### CONSEGNA 1
Estrai dal testo sulle privatizzazioni il passo che inizia con "La privatizzazione della" e termina con "aumento delle disuguaglianze.", copiandolo senza alcuna modifica.
### CONSEGNA 2
Secondo il testo sulle privatizzazioni, a che cosa deve la sua fortuna Carlos Slim?
### CONSEGNA 3
Prosegui il testo sulle privatizzazioni a partire dall'ultima frase riportata.

### TESTO DELLA PAGINA

Non ci si arriva per caso, anzi, spesso è uno degli obiettivi neanche troppo nascosti della lunga strategia di logoramento del settore pubblico, la cosiddetta “starve the beast”. La bestia è lo stato, nemico ideologico da affamare, sottraendo continuamente risorse necessarie al suo funzionamento. La qualità dei servizi che esso eroga al cittadino diminuisce. Il cittadino lo nota e incomincia a chiedersi se davvero valga la pena mantenere in piedi con le proprie imposte un servizio pubblico sempre più scadente.
Poi arrivano i salvatori della patria, che comprano l’azienda o servizio pubblico a un prezzo conveniente e ne estraggono profitti. Quando va bene, il nuovo proprietario del servizio ex-pubblico lo eroga in modo più selettivo e a costi maggiori per il cittadino. Quando va male, scorpora la parte migliore da quella cattiva, scarica i costi sulla collettività (bad companies), sfrutta gli attivi ancora validi, e poi scappa.
La privatizzazione della sanità negli Stati Uniti ha raddoppiato i costi per i cittadini, escludendo un’enorme fetta della popolazione da ogni copertura sanitaria. Una volta capito l’errore commesso e verificati i costi economici e sociali di tale processo, l’inversione di questa tendenza nefasta è l’atto che Obama considera come il più importante del suo primo mandato presidenziale.
L’esperienza delle “riforme” nell’Europa centrale ed orientale subito dopo la caduta del comunismo ci insegna che le privatizzazioni realizzate per necessità di far cassa si traducono in svendite di beni comuni a vantaggio di pochi privati, che i primi servizi a essere privatizzati sono quelli che funzionano meglio, i gioielli di famiglia, e che questo contribuisce a un notevole aumento delle disuguaglianze.
Altre parti del mondo, come l’America Latina, hanno vissuto esperienze simili, in cui beni e servizi pubblici sono stati ceduti a condizioni vantaggiose solo per l’acquirente. Non è un caso che Carlos Slim, l’uomo più ricco del mondo secondo Forbes, debba la sua fortuna alle privatizzazioni selvagge degli anni ’80-‘90 in Messico, dalle miniere alle telecomunicazioni.

### DATI FORNITI
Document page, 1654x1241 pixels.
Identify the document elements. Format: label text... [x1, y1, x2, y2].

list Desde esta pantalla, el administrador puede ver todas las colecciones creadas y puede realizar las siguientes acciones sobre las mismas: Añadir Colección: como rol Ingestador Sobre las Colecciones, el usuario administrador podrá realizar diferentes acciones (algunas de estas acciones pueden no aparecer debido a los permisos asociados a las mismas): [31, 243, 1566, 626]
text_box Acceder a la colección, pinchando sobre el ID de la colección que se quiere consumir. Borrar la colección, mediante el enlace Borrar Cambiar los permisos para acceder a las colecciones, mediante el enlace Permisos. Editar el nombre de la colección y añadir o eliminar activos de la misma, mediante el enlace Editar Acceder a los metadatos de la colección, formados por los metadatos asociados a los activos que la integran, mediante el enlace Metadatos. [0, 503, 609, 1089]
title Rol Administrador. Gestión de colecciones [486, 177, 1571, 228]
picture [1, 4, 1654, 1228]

### RISPOSTA 1
La privatizzazione della sanità negli Stati Uniti ha raddoppiato i costi per i cittadini, escludendo un’enorme fetta della popolazione da ogni copertura sanitaria. Una volta capito l’errore commesso e verificati i costi economici e sociali di tale processo, l’inversione di questa tendenza nefasta è l’atto che Obama considera come il più importante del suo primo mandato presidenziale.
L’esperienza delle “riforme” nell’Europa centrale ed orientale subito dopo la caduta del comunismo ci insegna che le privatizzazioni realizzate per necessità di far cassa si traducono in svendite di beni comuni a vantaggio di pochi privati, che i primi servizi a essere privatizzati sono quelli che funzionano meglio, i gioielli di famiglia, e che questo contribuisce a un notevole aumento delle disuguaglianze.

### RISPOSTA 2
Alle privatizzazioni selvagge degli anni '80-'90 in Messico, dalle miniere alle telecomunicazioni.

### RISPOSTA 3
Adesso è il turno della vecchia Europa. Il Portogallo ha chiuso il 2012 privatizzando gli aeroporti, la compagnia aerea nazionale, la televisione (ex) pubblica, le lotterie dello stato e i cantieri navali. In Spagna le privatizzazioni “express” riguardano i porti, gli aeroporti, la rete di treni ad alta velocità, probabilmente la migliore e più moderna d’Europa, la sanità, la gestione delle risorse idriche, le lotterie dello stato e alcuni centri d’interesse turistico. La Grecia è stata recentemente esortata ad accelerare il processo di privatizzazione dei beni e servizi erogati finora dallo stato, come condizione per continuare a ricevere gli aiuti europei.
In Italia Mario Monti, poco prima di dimettersi da Presidente del Consiglio, decretava l’insostenibilità finanziaria del sistema sanitario nazionale, spiegando la necessità di “nuovi modelli di finanziamento integrativo”. L’agenda Monti oggi ci ricorda che “la crescita si può costruire solo su finanze pubbliche sane” e quindi invita a “proseguire le operazioni di valorizzazione/dismissione del patrimonio pubblico”. E sulle prime pagine di alcuni giornali c’è anche chi vede ancora “troppo stato in quell’agenda”.
La teoria economica e l’esperienza del passato ci insegnano che la privatizzazione di aziende pubbliche se da un lato riduce il deficit di un dato anno, dall’altro ha un notevole rischio di aumentare il deficit di lungo periodo, nel caso in cui l’azienda dismessa sia produttiva. Inoltre non basta che la gestione privata sia più efficiente di quella pubblica; il guadagno di efficienza deve anche assorbire il profitto che il privato necessariamente persegue.
Se chi vende (lo stato) ha urgenza e pressioni per farlo, chi acquista (privati) ha un chiaro vantaggio negoziale, che gli permette di ottenere condizioni più convenienti. E se le condizioni della privatizzazione sono più convenienti per il privato, esse saranno simmetricamente più sconvenienti per il pubblico, cioè i cittadini.
Studi recenti dimostrano come i cittadini dei paesi che hanno subito privatizzazioni rapide e massicce negli anni ’90 siano profondamente scontenti degli esiti. I giudizi ex-post sono tanto più critici quanto più rapide erano state le privatizzazioni, maggiore la proporzione di servizi pubblici svenduti (acqua ed elettricità in particolare), e più alto il livello di disuguaglianza creatosi nel paese.
La questione delle privatizzazioni è il punto d’arrivo del processo che l’Europa e l’Italia stanno vivendo. Discuterne più apertamente è fondamentale, se si ha a cuore il bene comune. Le decisioni che si prenderanno in proposito definiranno la rotta che l’Italia sceglierà di seguire nel dopo-elezioni.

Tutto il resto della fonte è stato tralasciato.